Start of Data for this exercise
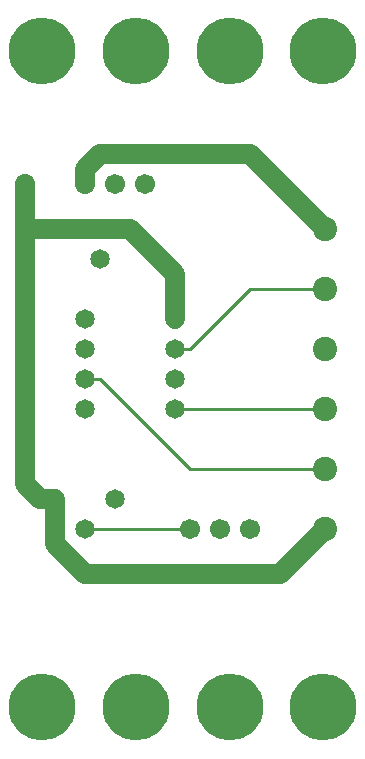
<source format=gbl>
%MOIN*%
%FSLAX25Y25*%
G04 D10 used for Character Trace; *
G04     Circle (OD=.01000) (No hole)*
G04 D11 used for Power Trace; *
G04     Circle (OD=.06700) (No hole)*
G04 D12 used for Signal Trace; *
G04     Circle (OD=.01100) (No hole)*
G04 D13 used for Via; *
G04     Circle (OD=.05800) (Round. Hole ID=.02800)*
G04 D14 used for Component hole; *
G04     Circle (OD=.06500) (Round. Hole ID=.03500)*
G04 D15 used for Component hole; *
G04     Circle (OD=.06700) (Round. Hole ID=.04300)*
G04 D16 used for Component hole; *
G04     Circle (OD=.08100) (Round. Hole ID=.05100)*
G04 D17 used for Component hole; *
G04     Circle (OD=.08900) (Round. Hole ID=.05900)*
G04 D18 used for Component hole; *
G04     Circle (OD=.11300) (Round. Hole ID=.08300)*
G04 D19 used for Component hole; *
G04     Circle (OD=.16000) (Round. Hole ID=.13000)*
G04 D20 used for Component hole; *
G04     Circle (OD=.18300) (Round. Hole ID=.15300)*
G04 D21 used for Component hole; *
G04     Circle (OD=.22291) (Round. Hole ID=.19291)*
%ADD10C,.01000*%
%ADD11C,.06700*%
%ADD12C,.01100*%
%ADD13C,.05800*%
%ADD14C,.06500*%
%ADD15C,.06700*%
%ADD16C,.08100*%
%ADD17C,.08900*%
%ADD18C,.11300*%
%ADD19C,.16000*%
%ADD20C,.18300*%
%ADD21C,.22291*%
%IPPOS*%
%LPD*%
G90*X0Y0D02*D21*X15625Y15625D03*X46875D03*D11*    
X30000Y60000D02*X95000D01*X110000Y75000D01*D16*   
D03*Y95000D03*D12*X65000D01*X35000Y125000D01*     
X30000D01*D14*D03*Y135000D03*Y115000D03*          
Y145000D03*X60000Y115000D03*D12*X110000D01*D16*   
D03*Y135000D03*D15*X75000Y75000D03*X85000D03*D16* 
X110000Y155000D03*D12*X85000D01*X65000Y135000D01* 
X60000D01*D14*D03*Y145000D03*D11*Y160000D01*      
X55000Y165000D01*D14*D03*D11*X45000Y175000D01*    
X10000D01*Y90000D01*X15000Y85000D01*X20000D01*D14*
D03*D11*Y70000D01*X30000Y60000D01*D14*Y75000D03*  
D12*X65000D01*D15*D03*D14*X40000Y85000D03*        
X60000Y125000D03*D21*X78125Y15625D03*X109375D03*  
D14*X35000Y165000D03*D16*X110000Y175000D03*D11*   
X85000Y200000D01*X35000D01*X30000Y195000D01*      
Y190000D01*D15*D03*X40000D03*X50000D03*X10000D03* 
D11*Y175000D01*D21*X46875Y234375D03*X15625D03*    
X78125D03*X109375D03*M02*                         

</source>
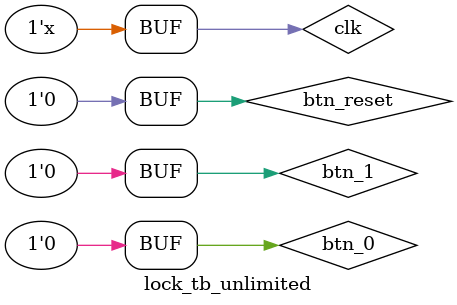
<source format=v>
`timescale 1ns/1ns

module lock_tb_unlimited();
reg clk=0;
reg btn_reset=0;
reg btn_0 = 0;
reg btn_1 = 0;
wire unlock;

always clk = #5 ~clk;

lock_top i_uut(
	.clk(clk),
	.btn_reset(btn_reset),
	.btn_0(btn_0),
	.btn_1(btn_1),
	.unlock(unlock)
);

initial begin
	
	btn_reset = 1;
	#10;btn_reset = 0;
	#10;btn_1 = 1;
	#10;btn_1 = 0;
	
	#10;btn_0 = 1;
	#10;btn_0 = 0;
	
	#10;btn_1 = 1;
	#10;btn_1 = 0;
	
	#10;btn_1 = 1;
	#10;btn_1 = 0;
	
	#10;btn_0 = 1;
	#10;btn_0 = 0;
	
	#10;btn_1 = 1;
	#10;btn_1 = 0;
	
	#10;btn_1 = 1;
	#10;btn_1 = 0;
	
	#10;btn_0 = 1;
	#10;btn_0 = 0;
	
	#10;btn_0 = 1;
	#10;btn_0 = 0;
	
	#10;btn_0 = 1;
	#10;btn_0 = 0;
	
	#10;btn_1 = 1;
	#10;btn_1 = 0;
	
	#10;btn_1 = 1;
	#10;btn_1 = 0;

	
end

endmodule
</source>
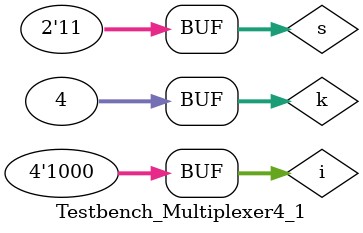
<source format=v>
`timescale 1ns / 1ps


module Testbench_Multiplexer4_1;

	// Inputs
	reg [3:0] i;
	reg [1:0] s;

	// Outputs
	wire y;

	// Instantiate the Unit Under Test (UUT)
	Multiplexer4_1 uut (
		.i(i), 
		.s(s), 
		.y(y)
	);

	integer k;

	initial begin
		// Initialize Inputs
		i = 0;
		s = 0;

		// Wait 100 ns for global reset to finish
		#100;
        
		// Add stimulus here
		for (k = 0; k < 4; k = k + 1) begin
			i = 4'b0001 << k;
			s = 2'b00; #50;
			s = 2'b01; #50;
			s = 2'b10; #50;
			s = 2'b11; #50;
		end
	end
      
endmodule


</source>
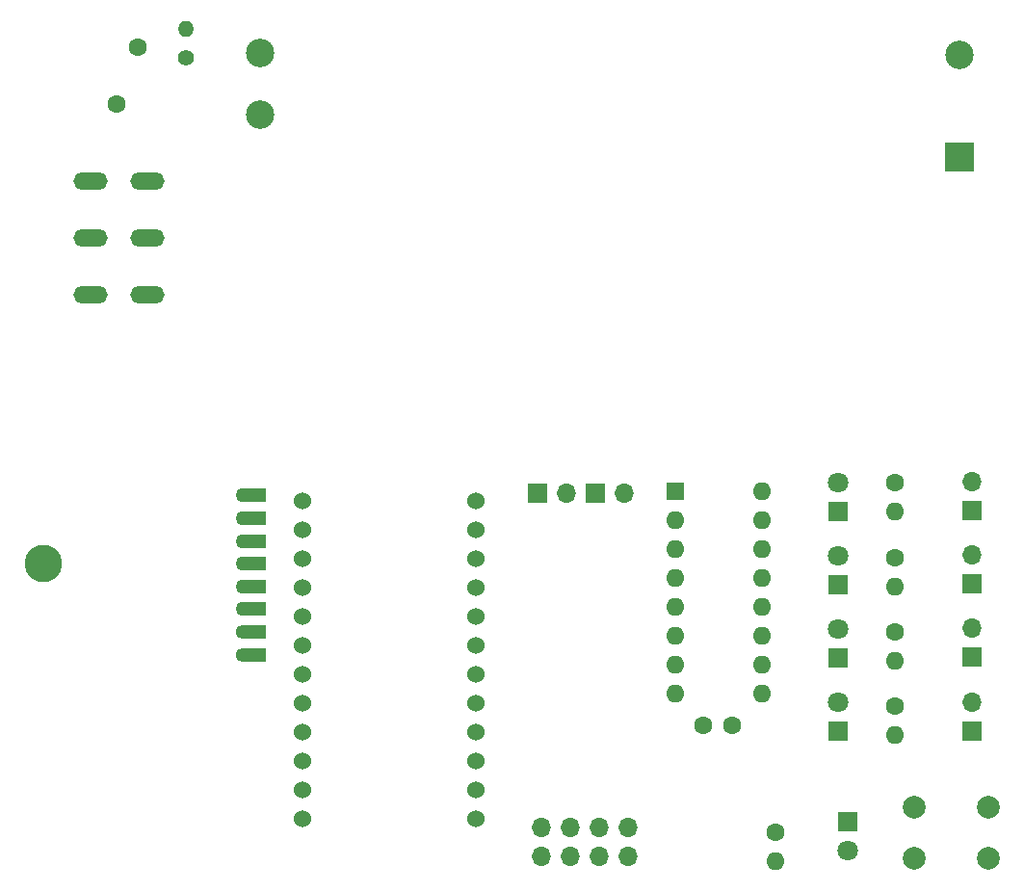
<source format=gbr>
%TF.GenerationSoftware,KiCad,Pcbnew,(5.1.9)-1*%
%TF.CreationDate,2021-03-16T20:09:15+01:00*%
%TF.ProjectId,HB-Uni-SenDose-4,48422d55-6e69-42d5-9365-6e446f73652d,rev?*%
%TF.SameCoordinates,Original*%
%TF.FileFunction,Soldermask,Top*%
%TF.FilePolarity,Negative*%
%FSLAX46Y46*%
G04 Gerber Fmt 4.6, Leading zero omitted, Abs format (unit mm)*
G04 Created by KiCad (PCBNEW (5.1.9)-1) date 2021-03-16 20:09:15*
%MOMM*%
%LPD*%
G01*
G04 APERTURE LIST*
%ADD10C,1.800000*%
%ADD11R,1.800000X1.800000*%
%ADD12O,1.400000X1.400000*%
%ADD13C,1.400000*%
%ADD14C,1.600000*%
%ADD15O,1.700000X1.700000*%
%ADD16R,1.700000X1.700000*%
%ADD17C,2.500000*%
%ADD18R,2.500000X2.500000*%
%ADD19O,1.600000X1.600000*%
%ADD20R,1.600000X1.600000*%
%ADD21O,3.000000X1.500000*%
%ADD22O,1.270000X1.270000*%
%ADD23C,1.270000*%
%ADD24C,3.300000*%
%ADD25R,2.000000X1.200000*%
%ADD26C,1.524000*%
%ADD27C,2.000000*%
G04 APERTURE END LIST*
D10*
%TO.C,D4*%
X152900000Y-111010000D03*
D11*
X152900000Y-113550000D03*
%TD*%
D12*
%TO.C,SR1*%
X95600000Y-51810000D03*
D13*
X95600000Y-54350000D03*
%TD*%
D14*
%TO.C,RV1*%
X89500000Y-58400000D03*
X91400000Y-53400000D03*
%TD*%
%TO.C,C1*%
X143600000Y-113000000D03*
X141100000Y-113000000D03*
%TD*%
D15*
%TO.C,Pump4*%
X164700000Y-110960000D03*
D16*
X164700000Y-113500000D03*
%TD*%
D15*
%TO.C,Pump3*%
X164700000Y-104460000D03*
D16*
X164700000Y-107000000D03*
%TD*%
D15*
%TO.C,Pump2*%
X164700000Y-98060000D03*
D16*
X164700000Y-100600000D03*
%TD*%
D15*
%TO.C,Pump1*%
X164700000Y-91560000D03*
D16*
X164700000Y-94100000D03*
%TD*%
D17*
%TO.C,PS1*%
X102100000Y-53950000D03*
D18*
X163600000Y-63050000D03*
D17*
X102100000Y-59350000D03*
X163600000Y-54050000D03*
%TD*%
D19*
%TO.C,U3*%
X146220000Y-92400000D03*
X138600000Y-110180000D03*
X146220000Y-94940000D03*
X138600000Y-107640000D03*
X146220000Y-97480000D03*
X138600000Y-105100000D03*
X146220000Y-100020000D03*
X138600000Y-102560000D03*
X146220000Y-102560000D03*
X138600000Y-100020000D03*
X146220000Y-105100000D03*
X138600000Y-97480000D03*
X146220000Y-107640000D03*
X138600000Y-94940000D03*
X146220000Y-110180000D03*
D20*
X138600000Y-92400000D03*
%TD*%
D21*
%TO.C,WAGO_236_403*%
X87200000Y-75150000D03*
X92200000Y-75150000D03*
X87200000Y-70150000D03*
X92200000Y-70150000D03*
X87200000Y-65150000D03*
X92200000Y-65150000D03*
%TD*%
D22*
%TO.C,U2*%
X100600000Y-106800000D03*
X100600000Y-104800000D03*
D23*
X100600000Y-102800000D03*
X100600000Y-100800000D03*
X100600000Y-98800000D03*
X100600000Y-96800000D03*
X100600000Y-94800000D03*
X100600000Y-92800000D03*
D24*
X83074000Y-98784000D03*
D25*
X101600000Y-106800000D03*
X101600000Y-104800000D03*
X101600000Y-102800000D03*
X101600000Y-100800000D03*
X101600000Y-98800000D03*
X101600000Y-96800000D03*
X101600000Y-94800000D03*
X101600000Y-92800000D03*
%TD*%
D26*
%TO.C,U1*%
X121140000Y-121220000D03*
X121140000Y-118680000D03*
X121140000Y-116140000D03*
X121140000Y-113600000D03*
X121140000Y-111060000D03*
X121140000Y-108520000D03*
X121140000Y-105980000D03*
X121140000Y-103440000D03*
X121140000Y-100900000D03*
X121140000Y-98360000D03*
X121140000Y-95820000D03*
X121140000Y-93280000D03*
X105900000Y-93280000D03*
X105900000Y-95820000D03*
X105900000Y-98360000D03*
X105900000Y-100900000D03*
X105900000Y-103440000D03*
X105900000Y-105980000D03*
X105900000Y-108520000D03*
X105900000Y-111060000D03*
X105900000Y-113600000D03*
X105900000Y-116140000D03*
X105900000Y-118680000D03*
X105900000Y-121220000D03*
%TD*%
D27*
%TO.C,SW1*%
X159650000Y-124700000D03*
X159650000Y-120200000D03*
X166150000Y-124700000D03*
X166150000Y-120200000D03*
%TD*%
D19*
%TO.C,R5*%
X147400000Y-124990000D03*
D14*
X147400000Y-122450000D03*
%TD*%
D19*
%TO.C,R4*%
X157900000Y-113840000D03*
D14*
X157900000Y-111300000D03*
%TD*%
D19*
%TO.C,R3*%
X157900000Y-107340000D03*
D14*
X157900000Y-104800000D03*
%TD*%
D19*
%TO.C,R2*%
X157900000Y-100840000D03*
D14*
X157900000Y-98300000D03*
%TD*%
D19*
%TO.C,R1*%
X157900000Y-94240000D03*
D14*
X157900000Y-91700000D03*
%TD*%
D15*
%TO.C,J6*%
X134520000Y-124540000D03*
X134520000Y-122000000D03*
X131980000Y-124540000D03*
X131980000Y-122000000D03*
X129440000Y-124540000D03*
X129440000Y-122000000D03*
X126900000Y-124540000D03*
X126900000Y-122000000D03*
%TD*%
%TO.C,J1*%
X134120000Y-92600000D03*
D16*
X131580000Y-92600000D03*
D15*
X129040000Y-92600000D03*
D16*
X126500000Y-92600000D03*
%TD*%
D10*
%TO.C,D5*%
X153800000Y-124040000D03*
D11*
X153800000Y-121500000D03*
%TD*%
D10*
%TO.C,D3*%
X152900000Y-104560000D03*
D11*
X152900000Y-107100000D03*
%TD*%
D10*
%TO.C,D2*%
X152900000Y-98100000D03*
D11*
X152900000Y-100640000D03*
%TD*%
D10*
%TO.C,D1*%
X152900000Y-91660000D03*
D11*
X152900000Y-94200000D03*
%TD*%
M02*

</source>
End of Data for this exercise
• _Work item_: The answer must consist of each line in the entries above that includes "Round".

• _Written response_:
G04     Circle (OD=.05800) (Round. Hole ID=.02800)*
G04     Circle (OD=.06500) (Round. Hole ID=.03500)*
G04     Circle (OD=.06700) (Round. Hole ID=.04300)*
G04     Circle (OD=.08100) (Round. Hole ID=.05100)*
G04     Circle (OD=.08900) (Round. Hole ID=.05900)*
G04     Circle (OD=.11300) (Round. Hole ID=.08300)*
G04     Circle (OD=.16000) (Round. Hole ID=.13000)*
G04     Circle (OD=.18300) (Round. Hole ID=.15300)*
G04     Circle (OD=.22291) (Round. Hole ID=.19291)*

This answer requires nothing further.